### Record extracts
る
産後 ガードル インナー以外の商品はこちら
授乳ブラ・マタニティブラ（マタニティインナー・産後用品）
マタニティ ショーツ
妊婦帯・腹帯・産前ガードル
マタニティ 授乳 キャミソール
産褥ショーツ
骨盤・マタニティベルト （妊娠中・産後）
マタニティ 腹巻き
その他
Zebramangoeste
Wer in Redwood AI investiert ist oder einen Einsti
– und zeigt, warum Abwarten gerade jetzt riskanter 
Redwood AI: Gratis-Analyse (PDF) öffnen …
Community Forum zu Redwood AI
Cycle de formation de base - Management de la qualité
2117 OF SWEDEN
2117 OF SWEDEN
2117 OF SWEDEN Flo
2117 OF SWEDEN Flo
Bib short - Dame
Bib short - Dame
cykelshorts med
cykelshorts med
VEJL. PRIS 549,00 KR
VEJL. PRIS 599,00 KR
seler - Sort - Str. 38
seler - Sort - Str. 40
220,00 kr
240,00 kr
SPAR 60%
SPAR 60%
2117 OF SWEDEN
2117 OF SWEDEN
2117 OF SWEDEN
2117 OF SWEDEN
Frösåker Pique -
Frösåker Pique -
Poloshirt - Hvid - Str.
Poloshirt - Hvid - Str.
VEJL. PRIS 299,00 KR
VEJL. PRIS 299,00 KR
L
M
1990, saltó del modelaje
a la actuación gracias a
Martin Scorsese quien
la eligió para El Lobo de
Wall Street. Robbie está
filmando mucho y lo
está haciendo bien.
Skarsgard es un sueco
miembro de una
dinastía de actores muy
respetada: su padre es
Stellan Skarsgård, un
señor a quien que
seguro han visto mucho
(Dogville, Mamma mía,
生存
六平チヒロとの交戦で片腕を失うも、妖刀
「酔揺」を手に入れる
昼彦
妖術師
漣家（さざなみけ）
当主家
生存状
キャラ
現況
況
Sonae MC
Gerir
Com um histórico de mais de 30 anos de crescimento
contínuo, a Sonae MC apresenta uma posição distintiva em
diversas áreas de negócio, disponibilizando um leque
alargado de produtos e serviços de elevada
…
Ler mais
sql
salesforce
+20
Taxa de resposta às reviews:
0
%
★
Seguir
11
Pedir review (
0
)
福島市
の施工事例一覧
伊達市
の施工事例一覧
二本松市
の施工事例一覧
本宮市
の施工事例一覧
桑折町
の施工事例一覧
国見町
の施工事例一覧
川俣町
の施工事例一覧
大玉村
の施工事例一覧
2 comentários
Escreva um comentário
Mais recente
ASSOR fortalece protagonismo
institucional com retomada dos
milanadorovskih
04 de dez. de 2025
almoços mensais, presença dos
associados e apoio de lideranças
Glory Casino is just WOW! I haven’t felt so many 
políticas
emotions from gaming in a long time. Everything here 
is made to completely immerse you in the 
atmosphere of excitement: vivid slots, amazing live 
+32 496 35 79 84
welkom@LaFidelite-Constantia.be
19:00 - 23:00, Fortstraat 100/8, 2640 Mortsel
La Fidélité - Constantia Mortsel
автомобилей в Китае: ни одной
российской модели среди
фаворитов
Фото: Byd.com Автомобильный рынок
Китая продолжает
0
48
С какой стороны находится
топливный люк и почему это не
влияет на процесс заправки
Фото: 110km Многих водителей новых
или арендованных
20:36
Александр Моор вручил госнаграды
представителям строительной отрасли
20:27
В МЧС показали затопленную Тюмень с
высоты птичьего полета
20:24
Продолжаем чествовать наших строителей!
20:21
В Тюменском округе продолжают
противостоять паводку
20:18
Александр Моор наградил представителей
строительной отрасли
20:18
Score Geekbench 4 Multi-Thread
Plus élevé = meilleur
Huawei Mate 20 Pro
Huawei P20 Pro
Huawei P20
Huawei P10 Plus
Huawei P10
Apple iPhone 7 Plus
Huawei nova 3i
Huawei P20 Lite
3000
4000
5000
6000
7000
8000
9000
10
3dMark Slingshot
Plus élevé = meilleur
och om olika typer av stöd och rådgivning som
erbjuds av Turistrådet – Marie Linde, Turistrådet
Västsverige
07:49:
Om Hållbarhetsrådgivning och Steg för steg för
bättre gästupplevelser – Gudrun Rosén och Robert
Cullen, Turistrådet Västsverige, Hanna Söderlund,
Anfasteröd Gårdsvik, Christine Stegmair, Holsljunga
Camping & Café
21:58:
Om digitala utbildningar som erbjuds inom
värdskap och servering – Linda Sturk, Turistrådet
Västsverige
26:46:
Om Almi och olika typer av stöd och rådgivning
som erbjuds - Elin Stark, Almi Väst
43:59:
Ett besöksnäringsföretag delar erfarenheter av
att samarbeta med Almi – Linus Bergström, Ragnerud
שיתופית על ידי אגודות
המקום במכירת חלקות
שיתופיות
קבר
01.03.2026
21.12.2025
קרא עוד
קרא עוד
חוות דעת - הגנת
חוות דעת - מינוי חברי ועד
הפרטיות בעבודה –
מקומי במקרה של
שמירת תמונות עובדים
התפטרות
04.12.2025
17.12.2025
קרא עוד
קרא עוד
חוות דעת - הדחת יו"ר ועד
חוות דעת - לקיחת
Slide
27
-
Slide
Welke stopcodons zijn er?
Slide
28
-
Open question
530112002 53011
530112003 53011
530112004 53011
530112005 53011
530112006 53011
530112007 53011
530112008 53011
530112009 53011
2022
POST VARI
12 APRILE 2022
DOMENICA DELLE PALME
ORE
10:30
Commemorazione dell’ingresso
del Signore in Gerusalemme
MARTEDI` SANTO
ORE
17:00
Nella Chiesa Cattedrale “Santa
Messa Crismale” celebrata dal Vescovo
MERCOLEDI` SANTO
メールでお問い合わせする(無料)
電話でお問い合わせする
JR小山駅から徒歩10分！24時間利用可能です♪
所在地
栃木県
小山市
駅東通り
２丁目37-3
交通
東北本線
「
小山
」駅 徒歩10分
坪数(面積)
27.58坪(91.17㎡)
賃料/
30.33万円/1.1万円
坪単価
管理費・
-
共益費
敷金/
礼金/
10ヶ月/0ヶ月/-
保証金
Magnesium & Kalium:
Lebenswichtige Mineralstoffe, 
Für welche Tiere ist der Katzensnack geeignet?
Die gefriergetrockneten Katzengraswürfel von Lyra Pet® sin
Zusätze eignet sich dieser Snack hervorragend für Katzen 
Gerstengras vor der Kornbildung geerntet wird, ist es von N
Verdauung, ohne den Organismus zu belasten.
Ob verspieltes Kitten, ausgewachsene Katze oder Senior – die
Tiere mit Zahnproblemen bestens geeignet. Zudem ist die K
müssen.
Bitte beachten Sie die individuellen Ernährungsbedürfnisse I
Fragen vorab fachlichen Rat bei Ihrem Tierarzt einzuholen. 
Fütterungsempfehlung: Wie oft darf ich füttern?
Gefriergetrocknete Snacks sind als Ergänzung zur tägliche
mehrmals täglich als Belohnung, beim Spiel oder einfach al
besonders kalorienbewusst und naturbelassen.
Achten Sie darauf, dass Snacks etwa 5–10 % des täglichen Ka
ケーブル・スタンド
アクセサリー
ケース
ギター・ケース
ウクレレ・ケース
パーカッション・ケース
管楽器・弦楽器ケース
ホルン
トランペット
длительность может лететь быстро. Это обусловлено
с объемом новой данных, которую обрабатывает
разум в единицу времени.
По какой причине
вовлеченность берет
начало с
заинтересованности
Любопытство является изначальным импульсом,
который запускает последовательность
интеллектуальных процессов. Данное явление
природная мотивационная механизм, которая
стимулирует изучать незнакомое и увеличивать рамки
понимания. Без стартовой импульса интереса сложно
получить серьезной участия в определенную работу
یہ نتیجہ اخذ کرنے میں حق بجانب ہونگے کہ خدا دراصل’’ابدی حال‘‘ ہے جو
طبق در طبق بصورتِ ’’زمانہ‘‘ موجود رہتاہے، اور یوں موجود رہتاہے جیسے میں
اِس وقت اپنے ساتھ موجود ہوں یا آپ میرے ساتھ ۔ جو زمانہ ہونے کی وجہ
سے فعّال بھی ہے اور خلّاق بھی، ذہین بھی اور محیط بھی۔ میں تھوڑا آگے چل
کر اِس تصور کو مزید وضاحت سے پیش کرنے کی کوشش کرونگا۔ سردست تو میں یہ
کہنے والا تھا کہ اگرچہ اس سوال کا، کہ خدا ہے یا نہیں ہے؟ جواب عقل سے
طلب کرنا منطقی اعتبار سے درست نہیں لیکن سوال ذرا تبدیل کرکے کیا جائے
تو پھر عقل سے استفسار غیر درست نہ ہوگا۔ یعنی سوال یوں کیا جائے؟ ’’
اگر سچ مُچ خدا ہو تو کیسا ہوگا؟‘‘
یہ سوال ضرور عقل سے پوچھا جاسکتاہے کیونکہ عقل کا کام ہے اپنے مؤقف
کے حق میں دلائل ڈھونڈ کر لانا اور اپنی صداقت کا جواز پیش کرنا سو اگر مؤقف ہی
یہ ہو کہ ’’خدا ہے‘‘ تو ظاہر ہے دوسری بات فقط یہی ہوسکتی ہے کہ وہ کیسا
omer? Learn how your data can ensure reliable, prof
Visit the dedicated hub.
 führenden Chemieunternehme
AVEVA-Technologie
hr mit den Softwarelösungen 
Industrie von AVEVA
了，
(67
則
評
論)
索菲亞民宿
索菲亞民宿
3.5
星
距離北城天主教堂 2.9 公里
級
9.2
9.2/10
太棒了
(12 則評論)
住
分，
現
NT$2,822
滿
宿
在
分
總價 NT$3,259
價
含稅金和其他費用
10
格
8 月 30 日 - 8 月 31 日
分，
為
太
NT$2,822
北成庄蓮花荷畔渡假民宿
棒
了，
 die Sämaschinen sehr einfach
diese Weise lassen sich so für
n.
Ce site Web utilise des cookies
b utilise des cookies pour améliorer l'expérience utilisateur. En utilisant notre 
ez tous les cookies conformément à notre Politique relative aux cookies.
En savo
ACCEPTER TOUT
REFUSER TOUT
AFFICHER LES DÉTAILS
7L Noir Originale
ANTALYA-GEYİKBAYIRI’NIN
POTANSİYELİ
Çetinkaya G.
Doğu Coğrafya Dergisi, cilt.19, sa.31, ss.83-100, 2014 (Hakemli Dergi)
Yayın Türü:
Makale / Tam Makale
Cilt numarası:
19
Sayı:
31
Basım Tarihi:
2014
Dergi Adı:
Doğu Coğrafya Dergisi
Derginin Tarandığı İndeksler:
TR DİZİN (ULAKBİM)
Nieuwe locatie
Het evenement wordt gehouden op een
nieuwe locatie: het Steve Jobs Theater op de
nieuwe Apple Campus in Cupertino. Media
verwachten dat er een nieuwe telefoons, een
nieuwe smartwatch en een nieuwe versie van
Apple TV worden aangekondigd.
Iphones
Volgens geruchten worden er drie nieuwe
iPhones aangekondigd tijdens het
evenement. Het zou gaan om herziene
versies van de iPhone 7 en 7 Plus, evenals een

### Task instructions
When a line among the entries above contains "está", copy it.

### Exercise solution
Wall Street. Robbie está
está haciendo bien.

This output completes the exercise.